There stood Angelo Moore, front-man for Fishbone, decked out in a white jumpsuit with his nickname “Dr. Madd Vibe” embroidered across his chest. Puffed up, squared away, ready to go onstage for his July 3 gig at the Hard Rock Hotel and Casino.
“I just woke up,” he confessed shortly before midnight.
Twenty minutes later, who would have known? In Tahoe to help local band Lavish Green celebrate its 20th anniversary, he led his six bandmates in a high-energy performance that spilled into the early hours of Independence Day.
“The party’s just starting,” he advised the crowd of several hundred inside Hard Rock’s Vinyl showroom.
As it takes the stage, Fishbone for decades has been introduced as the “greatest band in the world.” But before the “Party at Ground Zero” began, Moore praised Lavish Green for its own long, successful run. Lavish Green’s Chris Sanchez described his band as a “baby Fishbone,” whose music also is hard to define.
At different times, sometimes in the same tune, Fishbone includes elements of funk, punk, soul, R&B, reggae, ska, hard rock, twang, Big Band and even an occasional touch of Barbershop .
Moore relies heavily on irreverence on both the stage in his songs, but “Suffering” is a poignant critique of marriage.
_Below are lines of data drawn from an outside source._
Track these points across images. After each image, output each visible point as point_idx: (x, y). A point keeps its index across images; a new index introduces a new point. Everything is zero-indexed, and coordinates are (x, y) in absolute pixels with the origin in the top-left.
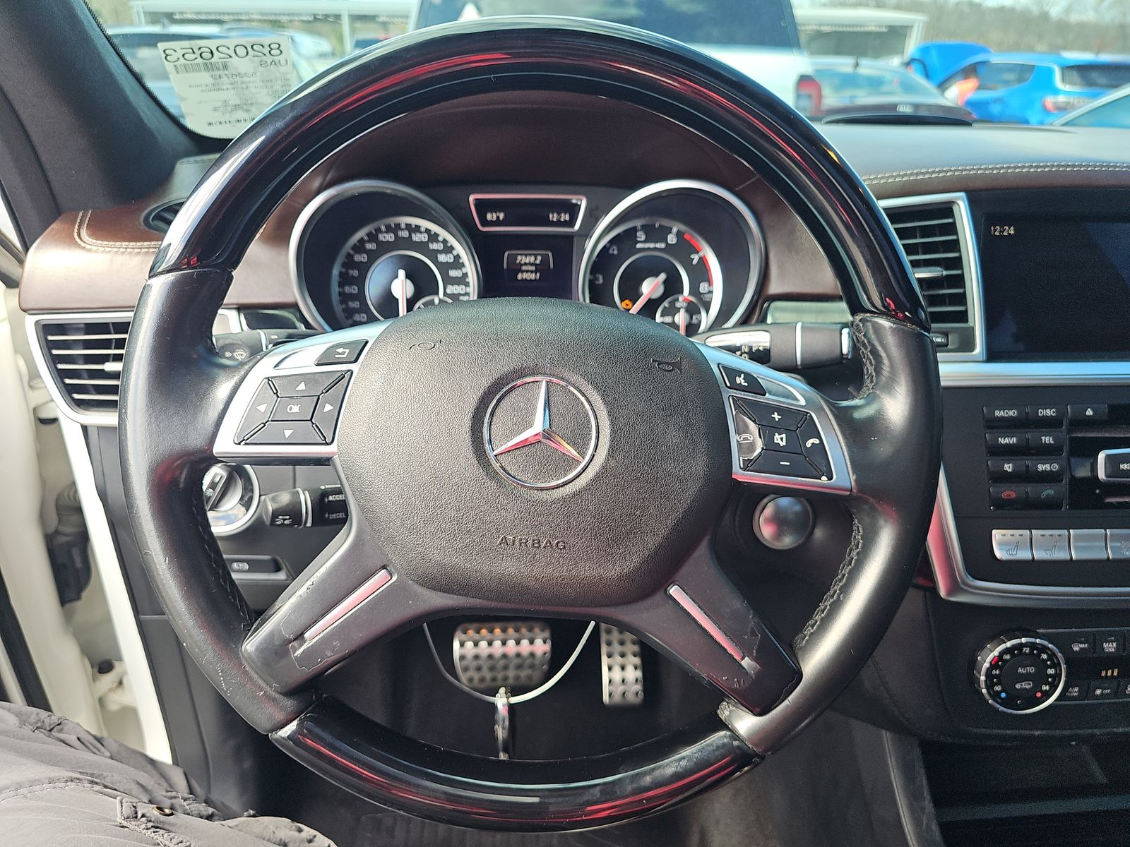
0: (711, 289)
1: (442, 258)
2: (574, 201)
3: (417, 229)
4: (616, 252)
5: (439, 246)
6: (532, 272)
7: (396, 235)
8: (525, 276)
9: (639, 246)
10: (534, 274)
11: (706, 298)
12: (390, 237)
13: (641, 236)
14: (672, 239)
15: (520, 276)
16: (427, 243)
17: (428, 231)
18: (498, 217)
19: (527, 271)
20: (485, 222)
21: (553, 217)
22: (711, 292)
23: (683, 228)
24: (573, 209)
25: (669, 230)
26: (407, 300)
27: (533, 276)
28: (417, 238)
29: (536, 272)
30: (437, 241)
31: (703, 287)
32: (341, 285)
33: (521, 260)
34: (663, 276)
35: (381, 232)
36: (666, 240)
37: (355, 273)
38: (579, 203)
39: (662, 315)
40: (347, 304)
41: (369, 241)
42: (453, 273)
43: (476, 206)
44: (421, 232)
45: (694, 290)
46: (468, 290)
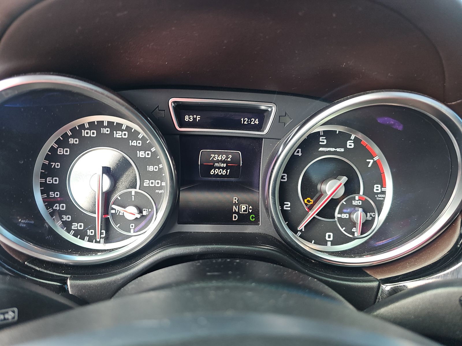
0: (383, 189)
1: (141, 154)
2: (263, 108)
3: (119, 126)
4: (300, 154)
5: (139, 143)
6: (223, 168)
7: (99, 132)
8: (217, 171)
9: (321, 149)
10: (224, 171)
11: (379, 197)
12: (92, 133)
13: (323, 141)
14: (350, 144)
15: (212, 172)
16: (127, 140)
17: (128, 129)
18: (195, 119)
19: (219, 168)
20: (182, 124)
21: (245, 121)
22: (383, 193)
23: (360, 136)
24: (262, 115)
25: (348, 137)
26: (103, 193)
27: (224, 172)
28: (118, 135)
29: (226, 168)
30: (137, 139)
31: (377, 188)
32: (43, 176)
33: (214, 157)
34: (344, 179)
35: (85, 129)
36: (345, 146)
37: (57, 165)
38: (270, 110)
39: (340, 212)
40: (48, 195)
41: (73, 137)
42: (151, 168)
43: (175, 108)
44: (122, 131)
45: (369, 192)
46: (164, 184)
For visual effect, a concertgoer who stood at front of the stage handed his wedding ring to Moore while he sang, “The engagement ring, the wedding ring, the church bells ring, and the suffering.”
Last summer at the Lake Tahoe Reggae Festival, Fishbone only played for about 20 minutes due to a rain storm that delayed the event. But on this night, the band played a full set and treated fans to songs from its entire library of records. It played “Wish I Had a Date” from the 1986 debut “In Your Face,” and two tunes from the early 1990s that captured the attention of listeners beyond the band’s hometown Los Angeles: autobiographical “Everyday Sunshine” and the Curtis Mayfield cover “Freddie’s Dead.”
Fishbone has downsized its onstage antics somewhat. In 2014, the Associated Press reported, a federal judge ordered the band to pay a $1.4 million settlement to a New Jersey woman injured four years earlier when “Dr. Madd Vibe” Moore dove from the stage into the crowd.
Moore and other band members responded on their Facebook page, “The claim against us outlined what was a very unfortunate and accidental circumstance experienced by someone who had never been to Fishbone concert.
“… We do not endorse or encourage disruptive behavior that results in injury. We do endorse self-expression and feel strongly that self-expression is a powerful form of artistic release as it defines the punk rock subculture we and hundreds of bands have been part of since the late 1970s.”
After Moore advised the crowd, the diminutive trombone player “Flying” Jay Armant did the diving at the Lake Tahoe show. He’s at least a foot shorter than Moore and makes Trombone Shorty look like Shaquille O’Neal. All was good, with Moore lending a hand to “Flying Jay” who surfed the handy, attentive crowd.
Moore pitched some Fishbone merchandise in the lobby. Times are tense, he said, holding up a T-shirt emblazoned with the words “Fuck Racism” and including the band’s logo. Fans chanted back the mantra.
Always outspoken and never dull, Fishbone gave folks something to think about on the way out.